• **Available data**:
_ _ _
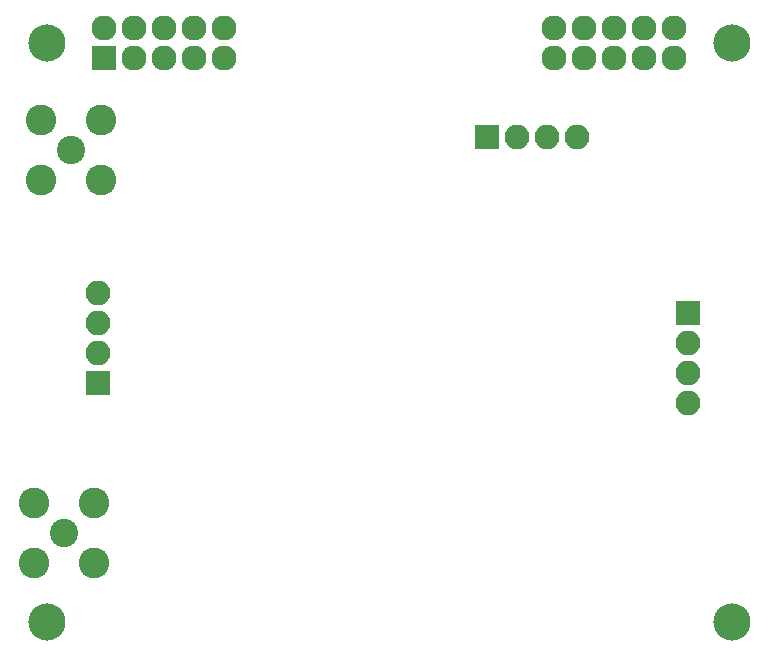
<source format=gbs>
G04 #@! TF.FileFunction,Soldermask,Bot*
%FSLAX46Y46*%
G04 Gerber Fmt 4.6, Leading zero omitted, Abs format (unit mm)*
G04 Created by KiCad (PCBNEW 4.0.7) date 01/27/18 12:09:31*
%MOMM*%
%LPD*%
G01*
G04 APERTURE LIST*
%ADD10C,0.100000*%
%ADD11R,2.100000X2.100000*%
%ADD12O,2.100000X2.100000*%
%ADD13C,2.600000*%
%ADD14C,2.400000*%
%ADD15C,3.150000*%
%ADD16R,2.127200X2.127200*%
%ADD17C,2.127200*%
G04 APERTURE END LIST*
D10*
D11*
X82169000Y-66421000D03*
D12*
X82169000Y-63881000D03*
X82169000Y-61341000D03*
X82169000Y-58801000D03*
D11*
X132080000Y-60452000D03*
D12*
X132080000Y-62992000D03*
X132080000Y-65532000D03*
X132080000Y-68072000D03*
D13*
X77317600Y-49174400D03*
X77317600Y-44094400D03*
X82397600Y-44094400D03*
X82397600Y-49174400D03*
D14*
X79857600Y-46634400D03*
D11*
X115062000Y-45593000D03*
D12*
X117602000Y-45593000D03*
X120142000Y-45593000D03*
X122682000Y-45593000D03*
D13*
X76708000Y-81661000D03*
X76708000Y-76581000D03*
X81788000Y-76581000D03*
X81788000Y-81661000D03*
D14*
X79248000Y-79121000D03*
D15*
X77807000Y-86603000D03*
X135807000Y-37603000D03*
X77807000Y-37603000D03*
X135807000Y-86603000D03*
D16*
X82677000Y-38873000D03*
D17*
X82677000Y-36333000D03*
X85217000Y-38873000D03*
X85217000Y-36333000D03*
X87757000Y-38873000D03*
X87757000Y-36333000D03*
X90297000Y-38873000D03*
X90297000Y-36333000D03*
X92837000Y-38873000D03*
X92837000Y-36333000D03*
X120777000Y-38873000D03*
X120777000Y-36333000D03*
X123317000Y-38873000D03*
X123317000Y-36333000D03*
X125857000Y-38873000D03*
X125857000Y-36333000D03*
X128397000Y-38873000D03*
X128397000Y-36333000D03*
X130937000Y-38873000D03*
X130937000Y-36333000D03*
M02*

</source>
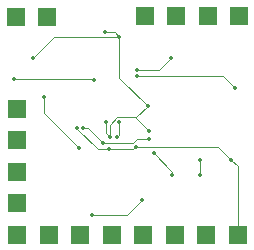
<source format=gbr>
%TF.GenerationSoftware,KiCad,Pcbnew,9.0.1*%
%TF.CreationDate,2025-09-19T11:56:04-04:00*%
%TF.ProjectId,ComputeCore,436f6d70-7574-4654-936f-72652e6b6963,rev?*%
%TF.SameCoordinates,Original*%
%TF.FileFunction,Copper,L2,Bot*%
%TF.FilePolarity,Positive*%
%FSLAX46Y46*%
G04 Gerber Fmt 4.6, Leading zero omitted, Abs format (unit mm)*
G04 Created by KiCad (PCBNEW 9.0.1) date 2025-09-19 11:56:04*
%MOMM*%
%LPD*%
G01*
G04 APERTURE LIST*
G04 Aperture macros list*
%AMRoundRect*
0 Rectangle with rounded corners*
0 $1 Rounding radius*
0 $2 $3 $4 $5 $6 $7 $8 $9 X,Y pos of 4 corners*
0 Add a 4 corners polygon primitive as box body*
4,1,4,$2,$3,$4,$5,$6,$7,$8,$9,$2,$3,0*
0 Add four circle primitives for the rounded corners*
1,1,$1+$1,$2,$3*
1,1,$1+$1,$4,$5*
1,1,$1+$1,$6,$7*
1,1,$1+$1,$8,$9*
0 Add four rect primitives between the rounded corners*
20,1,$1+$1,$2,$3,$4,$5,0*
20,1,$1+$1,$4,$5,$6,$7,0*
20,1,$1+$1,$6,$7,$8,$9,0*
20,1,$1+$1,$8,$9,$2,$3,0*%
G04 Aperture macros list end*
%TA.AperFunction,ComponentPad*%
%ADD10RoundRect,0.250000X-0.550000X-0.550000X0.550000X-0.550000X0.550000X0.550000X-0.550000X0.550000X0*%
%TD*%
%TA.AperFunction,ViaPad*%
%ADD11C,0.350000*%
%TD*%
%TA.AperFunction,Conductor*%
%ADD12C,0.100000*%
%TD*%
G04 APERTURE END LIST*
D10*
%TO.P,J18,1,Pin_1*%
%TO.N,NRST*%
X176022000Y-74549000D03*
%TD*%
%TO.P,J17,1,Pin_1*%
%TO.N,GND*%
X170688000Y-74549000D03*
%TD*%
%TO.P,J16,1,Pin_1*%
%TO.N,VDD_CLK*%
X178689000Y-74549000D03*
%TD*%
%TO.P,J15,1,Pin_1*%
%TO.N,VDD*%
X173355000Y-74549000D03*
%TD*%
%TO.P,J14,1,Pin_1*%
%TO.N,USART1_TX*%
X159893000Y-87757000D03*
%TD*%
%TO.P,J13,1,Pin_1*%
%TO.N,USART1_RX*%
X159893000Y-90424000D03*
%TD*%
%TO.P,J12,1,Pin_1*%
%TO.N,SWCLK*%
X159766000Y-74676000D03*
%TD*%
%TO.P,J11,1,Pin_1*%
%TO.N,SWDIO*%
X162433000Y-74676000D03*
%TD*%
%TO.P,J10,1,Pin_1*%
%TO.N,GPIO2*%
X159893000Y-85090000D03*
%TD*%
%TO.P,J9,1,Pin_1*%
%TO.N,GPIO1*%
X159893000Y-82423000D03*
%TD*%
%TO.P,J8,1,Pin_1*%
%TO.N,I2C2_SCL*%
X178562000Y-93091000D03*
%TD*%
%TO.P,J7,1,Pin_1*%
%TO.N,SD0*%
X159893000Y-93091000D03*
%TD*%
%TO.P,J6,1,Pin_1*%
%TO.N,SD6*%
X175895000Y-93091000D03*
%TD*%
%TO.P,J5,1,Pin_1*%
%TO.N,SD5*%
X173228000Y-93091000D03*
%TD*%
%TO.P,J4,1,Pin_1*%
%TO.N,SD4*%
X170561000Y-93091000D03*
%TD*%
%TO.P,J3,1,Pin_1*%
%TO.N,SD3*%
X167894000Y-93091000D03*
%TD*%
%TO.P,J2,1,Pin_1*%
%TO.N,SD2*%
X165227000Y-93091000D03*
%TD*%
%TO.P,J1,1,Pin_1*%
%TO.N,SD1*%
X162560000Y-93091000D03*
%TD*%
D11*
%TO.N,I2C2_SCL*%
X178562000Y-93091000D03*
%TO.N,GND*%
X166243000Y-91440000D03*
X170434000Y-90175000D03*
%TO.N,VDD*%
X161265000Y-78105000D03*
%TO.N,GND*%
X166370000Y-80010000D03*
X159609000Y-79883000D03*
%TO.N,VDD*%
X173039000Y-88011000D03*
X171470000Y-86213000D03*
%TO.N,GND*%
X175387000Y-88011000D03*
X175387000Y-86741000D03*
%TO.N,VDD*%
X170942000Y-82230000D03*
X171069000Y-84328000D03*
%TO.N,I2C2_SDA*%
X171069000Y-84968000D03*
%TO.N,I2C2_SCL*%
X169926000Y-85664000D03*
%TO.N,VDD*%
X168529000Y-76327000D03*
X167370001Y-75946000D03*
%TO.N,I2C2_SCL*%
X177989000Y-86741000D03*
%TO.N,SPI1_CLK*%
X170053000Y-79646003D03*
X178371500Y-80645000D03*
%TO.N,SPI1_CS*%
X170053000Y-79121000D03*
X172910500Y-78105000D03*
%TO.N,GND*%
X168529000Y-83566000D03*
X168377000Y-84836000D03*
%TO.N,VDD*%
X167386000Y-83566000D03*
X167737000Y-84836000D03*
%TO.N,MRST*%
X165100000Y-85725000D03*
%TO.N,I2C2_SDA*%
X167132000Y-85344000D03*
%TO.N,I2C2_SCL*%
X167640000Y-85852000D03*
%TO.N,MRST*%
X162182000Y-81410000D03*
%TO.N,I2C2_SDA*%
X165498003Y-84074000D03*
%TO.N,I2C2_SCL*%
X164973000Y-84074000D03*
%TD*%
D12*
%TO.N,I2C2_SCL*%
X178562000Y-87314000D02*
X178562000Y-93091000D01*
X177989000Y-86741000D02*
X178562000Y-87314000D01*
%TO.N,GND*%
X169169000Y-91440000D02*
X170434000Y-90175000D01*
X166243000Y-91440000D02*
X169169000Y-91440000D01*
%TO.N,VDD*%
X168529000Y-76327000D02*
X163043000Y-76327000D01*
X163043000Y-76327000D02*
X161265000Y-78105000D01*
X170942000Y-82230000D02*
X168529000Y-79817000D01*
X168529000Y-79817000D02*
X168529000Y-76327000D01*
%TO.N,GND*%
X159609000Y-79883000D02*
X166243000Y-79883000D01*
X166243000Y-79883000D02*
X166370000Y-80010000D01*
%TO.N,VDD*%
X171470000Y-86213000D02*
X173039000Y-87782000D01*
X173039000Y-87782000D02*
X173039000Y-88011000D01*
%TO.N,GND*%
X175387000Y-86741000D02*
X175387000Y-88011000D01*
%TO.N,VDD*%
X169906000Y-83165000D02*
X170007000Y-83165000D01*
X170007000Y-83165000D02*
X170942000Y-82230000D01*
X168362900Y-83165000D02*
X169906000Y-83165000D01*
X167737000Y-84836000D02*
X167737000Y-83790900D01*
X169906000Y-83165000D02*
X171069000Y-84328000D01*
X167737000Y-83790900D02*
X168362900Y-83165000D01*
%TO.N,I2C2_SDA*%
X167132000Y-85344000D02*
X169678900Y-85344000D01*
X169678900Y-85344000D02*
X170054900Y-84968000D01*
X170054900Y-84968000D02*
X171069000Y-84968000D01*
%TO.N,I2C2_SCL*%
X169926000Y-85664000D02*
X176912000Y-85664000D01*
X176912000Y-85664000D02*
X177989000Y-86741000D01*
X169672000Y-85852000D02*
X169926000Y-85598000D01*
X167640000Y-85852000D02*
X169672000Y-85852000D01*
X169926000Y-85598000D02*
X169926000Y-85664000D01*
%TO.N,VDD*%
X168529000Y-76327000D02*
X168148000Y-75946000D01*
X168148000Y-75946000D02*
X167370001Y-75946000D01*
%TO.N,SPI1_CLK*%
X170053000Y-79646003D02*
X177372503Y-79646003D01*
X177372503Y-79646003D02*
X178371500Y-80645000D01*
%TO.N,SPI1_CS*%
X170053000Y-79121000D02*
X171894500Y-79121000D01*
X171894500Y-79121000D02*
X172910500Y-78105000D01*
%TO.N,GND*%
X168529000Y-83566000D02*
X168529000Y-84684000D01*
X168529000Y-84684000D02*
X168377000Y-84836000D01*
%TO.N,VDD*%
X167386000Y-83566000D02*
X167386000Y-84485000D01*
X167386000Y-84485000D02*
X167737000Y-84836000D01*
%TO.N,MRST*%
X165100000Y-85725000D02*
X162182000Y-82807000D01*
X162182000Y-82807000D02*
X162182000Y-81410000D01*
%TO.N,I2C2_SDA*%
X165862000Y-84074000D02*
X165498003Y-84074000D01*
X167132000Y-85344000D02*
X165862000Y-84074000D01*
%TO.N,I2C2_SCL*%
X167640000Y-85852000D02*
X166708903Y-85852000D01*
X166708903Y-85852000D02*
X164973000Y-84116097D01*
X164973000Y-84116097D02*
X164973000Y-84074000D01*
%TD*%
M02*

</source>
_ _ _
• **Work request**: Go through the entries and copy each line holding the string "rounded".

• **Result of this exercise**:
0 Rectangle with rounded corners*
0 Add four circle primitives for the rounded corners*
0 Add four rect primitives between the rounded corners*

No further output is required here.